*Exercise description*:
Reproduce word for word everything from the start of the listing below down to and including the line containing "для обмена мнениями и опытом.".

*Task inputs*:
%%
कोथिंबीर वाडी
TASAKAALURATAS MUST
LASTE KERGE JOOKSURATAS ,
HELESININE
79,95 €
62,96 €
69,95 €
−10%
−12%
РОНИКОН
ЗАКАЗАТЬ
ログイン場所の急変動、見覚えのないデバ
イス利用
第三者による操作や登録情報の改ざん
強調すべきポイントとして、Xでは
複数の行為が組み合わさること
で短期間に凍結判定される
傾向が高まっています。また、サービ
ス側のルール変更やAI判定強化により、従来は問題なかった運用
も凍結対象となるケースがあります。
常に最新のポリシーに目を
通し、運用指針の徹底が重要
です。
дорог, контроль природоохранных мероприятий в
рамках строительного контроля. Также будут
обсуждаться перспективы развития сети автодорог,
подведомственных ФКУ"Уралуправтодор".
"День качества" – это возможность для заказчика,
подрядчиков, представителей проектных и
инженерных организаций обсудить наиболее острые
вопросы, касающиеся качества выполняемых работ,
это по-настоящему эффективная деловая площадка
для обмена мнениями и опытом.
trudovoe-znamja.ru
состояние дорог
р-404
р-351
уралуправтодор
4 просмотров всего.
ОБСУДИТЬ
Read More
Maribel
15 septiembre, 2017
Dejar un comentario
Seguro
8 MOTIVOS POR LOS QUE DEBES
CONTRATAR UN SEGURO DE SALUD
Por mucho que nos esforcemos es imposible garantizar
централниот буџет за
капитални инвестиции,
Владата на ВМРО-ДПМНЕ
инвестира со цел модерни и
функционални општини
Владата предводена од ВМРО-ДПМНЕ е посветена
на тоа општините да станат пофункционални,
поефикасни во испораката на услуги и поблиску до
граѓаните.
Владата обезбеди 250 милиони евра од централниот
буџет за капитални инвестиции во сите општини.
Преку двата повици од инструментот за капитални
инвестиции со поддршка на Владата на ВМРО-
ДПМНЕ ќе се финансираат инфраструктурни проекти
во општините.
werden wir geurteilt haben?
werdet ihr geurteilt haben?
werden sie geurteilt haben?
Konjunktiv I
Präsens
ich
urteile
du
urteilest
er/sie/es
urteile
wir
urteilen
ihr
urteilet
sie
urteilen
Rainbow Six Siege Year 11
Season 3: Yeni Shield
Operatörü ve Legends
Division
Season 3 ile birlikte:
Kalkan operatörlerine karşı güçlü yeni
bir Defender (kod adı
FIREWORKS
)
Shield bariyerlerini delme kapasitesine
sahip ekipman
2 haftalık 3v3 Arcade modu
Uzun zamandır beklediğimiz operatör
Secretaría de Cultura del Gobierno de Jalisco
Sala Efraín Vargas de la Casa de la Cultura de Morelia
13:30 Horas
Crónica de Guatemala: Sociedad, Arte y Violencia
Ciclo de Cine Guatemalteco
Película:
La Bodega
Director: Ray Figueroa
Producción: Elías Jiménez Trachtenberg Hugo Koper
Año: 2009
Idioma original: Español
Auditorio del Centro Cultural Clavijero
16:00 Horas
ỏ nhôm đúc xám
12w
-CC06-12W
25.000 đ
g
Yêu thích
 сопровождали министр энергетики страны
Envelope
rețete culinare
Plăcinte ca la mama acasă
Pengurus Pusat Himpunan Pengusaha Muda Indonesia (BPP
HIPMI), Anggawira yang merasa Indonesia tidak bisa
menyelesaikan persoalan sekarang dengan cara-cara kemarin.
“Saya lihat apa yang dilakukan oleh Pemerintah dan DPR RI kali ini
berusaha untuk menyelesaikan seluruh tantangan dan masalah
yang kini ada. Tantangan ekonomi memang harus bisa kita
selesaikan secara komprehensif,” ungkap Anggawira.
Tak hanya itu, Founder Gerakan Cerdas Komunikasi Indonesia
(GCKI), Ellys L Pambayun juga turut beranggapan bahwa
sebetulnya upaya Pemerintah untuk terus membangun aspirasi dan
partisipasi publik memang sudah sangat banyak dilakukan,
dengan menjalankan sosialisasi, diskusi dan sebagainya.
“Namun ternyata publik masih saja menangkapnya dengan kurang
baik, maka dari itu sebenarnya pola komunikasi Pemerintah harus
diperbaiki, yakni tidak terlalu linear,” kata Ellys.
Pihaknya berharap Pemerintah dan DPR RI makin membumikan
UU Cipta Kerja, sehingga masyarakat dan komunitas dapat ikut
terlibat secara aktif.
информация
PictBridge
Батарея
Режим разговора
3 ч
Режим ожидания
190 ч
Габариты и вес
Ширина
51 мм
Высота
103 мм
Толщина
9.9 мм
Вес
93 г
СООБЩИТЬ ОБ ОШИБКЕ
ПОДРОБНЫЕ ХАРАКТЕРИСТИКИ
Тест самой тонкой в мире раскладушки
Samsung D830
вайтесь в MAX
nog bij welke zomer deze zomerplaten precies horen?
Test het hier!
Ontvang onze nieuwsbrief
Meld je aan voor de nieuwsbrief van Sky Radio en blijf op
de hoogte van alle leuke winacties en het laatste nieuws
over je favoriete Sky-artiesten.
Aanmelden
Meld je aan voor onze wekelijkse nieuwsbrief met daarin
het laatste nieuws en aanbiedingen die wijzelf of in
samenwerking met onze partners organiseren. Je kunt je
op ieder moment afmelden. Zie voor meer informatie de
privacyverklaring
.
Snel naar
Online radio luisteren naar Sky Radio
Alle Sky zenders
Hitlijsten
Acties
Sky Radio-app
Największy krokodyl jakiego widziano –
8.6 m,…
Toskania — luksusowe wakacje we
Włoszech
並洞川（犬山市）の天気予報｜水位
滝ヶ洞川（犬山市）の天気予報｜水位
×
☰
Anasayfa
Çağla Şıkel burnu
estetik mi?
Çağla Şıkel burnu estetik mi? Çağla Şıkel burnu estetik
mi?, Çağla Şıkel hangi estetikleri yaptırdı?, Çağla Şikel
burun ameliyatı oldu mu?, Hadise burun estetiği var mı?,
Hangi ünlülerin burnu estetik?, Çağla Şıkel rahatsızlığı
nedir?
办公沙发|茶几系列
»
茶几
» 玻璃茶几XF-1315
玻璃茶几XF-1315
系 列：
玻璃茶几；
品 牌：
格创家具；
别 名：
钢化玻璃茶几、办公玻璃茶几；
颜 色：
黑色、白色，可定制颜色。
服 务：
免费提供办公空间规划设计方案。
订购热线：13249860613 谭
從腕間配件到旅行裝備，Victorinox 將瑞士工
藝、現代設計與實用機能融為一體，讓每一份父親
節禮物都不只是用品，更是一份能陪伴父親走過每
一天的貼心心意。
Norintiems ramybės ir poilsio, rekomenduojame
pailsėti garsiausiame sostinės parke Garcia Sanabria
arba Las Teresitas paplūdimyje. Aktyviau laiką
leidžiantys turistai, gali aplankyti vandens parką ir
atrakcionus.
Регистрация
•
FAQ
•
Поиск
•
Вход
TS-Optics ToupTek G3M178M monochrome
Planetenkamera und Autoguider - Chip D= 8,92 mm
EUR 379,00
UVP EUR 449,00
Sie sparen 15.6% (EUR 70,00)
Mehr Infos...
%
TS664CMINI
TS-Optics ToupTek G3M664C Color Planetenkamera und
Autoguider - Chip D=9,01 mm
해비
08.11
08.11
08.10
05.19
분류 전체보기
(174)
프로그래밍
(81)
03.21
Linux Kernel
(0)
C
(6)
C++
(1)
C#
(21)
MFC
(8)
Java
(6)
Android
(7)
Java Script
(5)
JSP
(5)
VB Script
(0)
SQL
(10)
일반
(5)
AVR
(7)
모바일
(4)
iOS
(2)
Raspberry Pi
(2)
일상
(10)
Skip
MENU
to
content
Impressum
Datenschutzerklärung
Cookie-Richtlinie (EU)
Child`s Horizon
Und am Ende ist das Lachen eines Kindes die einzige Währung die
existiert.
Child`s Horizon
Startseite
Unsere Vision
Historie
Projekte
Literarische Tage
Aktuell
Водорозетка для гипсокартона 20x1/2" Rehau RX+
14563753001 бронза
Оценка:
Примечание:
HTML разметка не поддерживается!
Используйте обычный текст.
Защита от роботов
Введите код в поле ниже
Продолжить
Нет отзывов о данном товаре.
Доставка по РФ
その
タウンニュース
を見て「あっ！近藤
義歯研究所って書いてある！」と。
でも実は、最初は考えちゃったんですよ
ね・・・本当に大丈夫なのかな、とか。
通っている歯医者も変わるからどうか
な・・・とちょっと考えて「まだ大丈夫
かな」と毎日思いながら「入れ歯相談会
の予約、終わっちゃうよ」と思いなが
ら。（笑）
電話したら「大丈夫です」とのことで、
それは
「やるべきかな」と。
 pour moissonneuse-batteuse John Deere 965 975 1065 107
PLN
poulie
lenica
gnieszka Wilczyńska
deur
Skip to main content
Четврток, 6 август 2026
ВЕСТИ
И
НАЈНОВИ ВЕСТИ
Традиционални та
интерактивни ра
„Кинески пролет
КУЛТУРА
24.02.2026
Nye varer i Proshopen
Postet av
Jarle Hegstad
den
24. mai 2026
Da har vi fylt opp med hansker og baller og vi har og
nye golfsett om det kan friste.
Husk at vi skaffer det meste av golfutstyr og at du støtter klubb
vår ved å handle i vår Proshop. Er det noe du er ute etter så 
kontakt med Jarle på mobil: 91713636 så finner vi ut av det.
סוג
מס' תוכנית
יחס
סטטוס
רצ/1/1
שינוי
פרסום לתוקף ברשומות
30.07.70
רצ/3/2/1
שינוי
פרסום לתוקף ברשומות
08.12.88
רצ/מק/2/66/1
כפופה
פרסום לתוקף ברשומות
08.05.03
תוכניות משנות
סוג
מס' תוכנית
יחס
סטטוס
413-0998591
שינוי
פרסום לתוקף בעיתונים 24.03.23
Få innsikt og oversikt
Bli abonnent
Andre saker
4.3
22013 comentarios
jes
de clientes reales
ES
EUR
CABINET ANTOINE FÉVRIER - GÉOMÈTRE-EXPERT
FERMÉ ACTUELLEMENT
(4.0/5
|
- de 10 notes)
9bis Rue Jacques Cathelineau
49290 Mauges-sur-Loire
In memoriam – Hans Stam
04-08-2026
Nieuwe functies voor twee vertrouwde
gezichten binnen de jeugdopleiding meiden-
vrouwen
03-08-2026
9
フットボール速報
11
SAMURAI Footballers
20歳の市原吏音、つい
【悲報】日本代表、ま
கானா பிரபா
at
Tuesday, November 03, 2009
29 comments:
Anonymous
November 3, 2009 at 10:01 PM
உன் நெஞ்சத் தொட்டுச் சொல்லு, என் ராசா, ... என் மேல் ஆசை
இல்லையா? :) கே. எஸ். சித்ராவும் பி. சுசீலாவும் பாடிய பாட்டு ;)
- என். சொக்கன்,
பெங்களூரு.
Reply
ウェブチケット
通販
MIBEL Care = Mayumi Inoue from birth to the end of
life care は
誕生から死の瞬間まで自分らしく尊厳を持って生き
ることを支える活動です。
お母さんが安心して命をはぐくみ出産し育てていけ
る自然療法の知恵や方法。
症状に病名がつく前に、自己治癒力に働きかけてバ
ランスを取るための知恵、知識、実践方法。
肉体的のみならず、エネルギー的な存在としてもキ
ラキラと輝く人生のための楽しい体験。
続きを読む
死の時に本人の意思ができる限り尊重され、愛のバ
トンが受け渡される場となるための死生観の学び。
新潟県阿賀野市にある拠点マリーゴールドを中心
%%
*Solution to this task*:
कोथिंबीर वाडी
TASAKAALURATAS MUST
LASTE KERGE JOOKSURATAS ,
HELESININE
79,95 €
62,96 €
69,95 €
−10%
−12%
РОНИКОН
ЗАКАЗАТЬ
ログイン場所の急変動、見覚えのないデバ
イス利用
第三者による操作や登録情報の改ざん
強調すべきポイントとして、Xでは
複数の行為が組み合わさること
で短期間に凍結判定される
傾向が高まっています。また、サービ
ス側のルール変更やAI判定強化により、従来は問題なかった運用
も凍結対象となるケースがあります。
常に最新のポリシーに目を
通し、運用指針の徹底が重要
です。
дорог, контроль природоохранных мероприятий в
рамках строительного контроля. Также будут
обсуждаться перспективы развития сети автодорог,
подведомственных ФКУ"Уралуправтодор".
"День качества" – это возможность для заказчика,
подрядчиков, представителей проектных и
инженерных организаций обсудить наиболее острые
вопросы, касающиеся качества выполняемых работ,
это по-настоящему эффективная деловая площадка
для обмена мнениями и опытом.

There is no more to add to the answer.